By Jason Nicholls, AccuWeather senior meteorologist

The rare triple La Nina is waning with a weak central Pacific La Nina signature to the sea-surface temperatures expected in March. The atmosphere is still lagging behind the changing sea-surface temperatures in the equatorial Pacific, so we are expecting a La Nina-like atmospheric pattern early in the spring followed by neutral ENSO conditions mid- to late spring. El Nino conditions can develop late in the year, but neutral conditions should prevail much of the spring. Here is a look at forecast sea-surface temperatures.

Courtesy APEC Climate Center and WMO


Before looking at the forecast, here is what our analog years show.

Now to look at specific regions.


Heat will remain a concern across the crop areas of Rio Grande Do Sul in March and perhaps April where heat and dryness have been a problem during the summer. Drought conditions will continue in the area as well early in the season, but rain prospects can improve later in the season as La Nina atmospheric conditions wane. Dryness can also be a concern across portions of Santa Catarina early in the season with the risk for some heat, then precipitation can average near to below historical averages late in the season. The remainder of Brazil will have precipitation at least near historical averages, but the Amazon basin and northeast Brazil can be wetter than historical averages. An early frost or freeze appears unlikely in southern Brazil.
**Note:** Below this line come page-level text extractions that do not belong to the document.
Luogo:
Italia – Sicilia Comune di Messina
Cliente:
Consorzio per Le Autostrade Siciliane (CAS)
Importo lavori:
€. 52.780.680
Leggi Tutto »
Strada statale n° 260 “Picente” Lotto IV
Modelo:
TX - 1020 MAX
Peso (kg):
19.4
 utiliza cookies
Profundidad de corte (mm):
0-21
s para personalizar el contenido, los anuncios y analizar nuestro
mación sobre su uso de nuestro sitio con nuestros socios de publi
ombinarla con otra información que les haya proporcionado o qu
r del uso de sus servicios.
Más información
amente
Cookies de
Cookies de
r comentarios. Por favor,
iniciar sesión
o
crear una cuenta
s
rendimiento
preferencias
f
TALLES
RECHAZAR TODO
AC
Temperatures across central and northern Brazil will be near to slightly above historical averages, but lower in far north-central Brazil. Far northwest and north-central Brazil can start autumn on a dry note but is expected to turn wetter late in the season as sea-surface temperatures off Ecuador should gradually rise as La Nina fades.
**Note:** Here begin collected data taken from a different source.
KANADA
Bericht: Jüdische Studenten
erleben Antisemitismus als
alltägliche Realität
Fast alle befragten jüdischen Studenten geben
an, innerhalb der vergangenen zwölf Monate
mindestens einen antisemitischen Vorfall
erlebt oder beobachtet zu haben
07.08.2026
Argentina, Uruguay and Paraguay:

Northern Argentina and Uruguay into Paraguay will continue to have heat and dryness concerns early into midautumn, but it looks like rain prospects can improve late in the season as the La Nina-like atmosphere finally spins down in response to the changing SST anomalies in the equatorial Pacific. A quicker spin down of La Nina could mean better rain prospects returning in April.

Central Argentina is expected to be drier than historical averages in March with some bouts of heat, then more seasonal across these areas in April and May. Dryness problems can linger into April with rainfall expected to be near historical averages in May.

Southern Argentina should have temperatures near to slightly below historical averages with precipitation mostly near historical averages.

There is a low risk for an early frost and freeze in these areas with a better chance for a late freeze, but there is a risk for early snowfall in far southern Brazil.


Much of central and northern Chile, including the wildfire areas, will be warmer and drier than historical averages with heat waves likely through at least April. This will result in worsening drought and a high wildfire threat continuing in these areas through much of the season. Warming of sea-surface temperatures off northern Chile may result in the chance for rainfall late in the season.

Temperatures can be closer to long-term averages in southern Chile with some spells of cold possible mid- to late season. Precipitation will be near to above historical averages in the area with early snow possible, especially over the southern Andes.

Ecuador, Colombia, Peru and Bolivia:

Rather dry across these areas to start autumn with rainfall expected to be near to above long-term averages during mid- to late autumn. Quicker warming of sea-surface temperatures off the coasts of Ecuador and Peru may help ensure a faster start to the wet season. However, northern and eastern Colombia is expected to average drier than historical averages. Temperatures should average near to above historical averages for the season, but the warmest weather with respect to averages is expected early in the season.

Venezuela to French Guiana:

Rather cool early in the season across this area, then temperatures should rise above historical averages in April and May. There is a chance this area could turn out warmer than forecast, especially with a quicker return of warmth.

ENSO trending neutral to perhaps weakly positive (El Nino) should result in rainfall below long-term averages for the season. However, French Guiana and Suriname could end the period on a wetter note.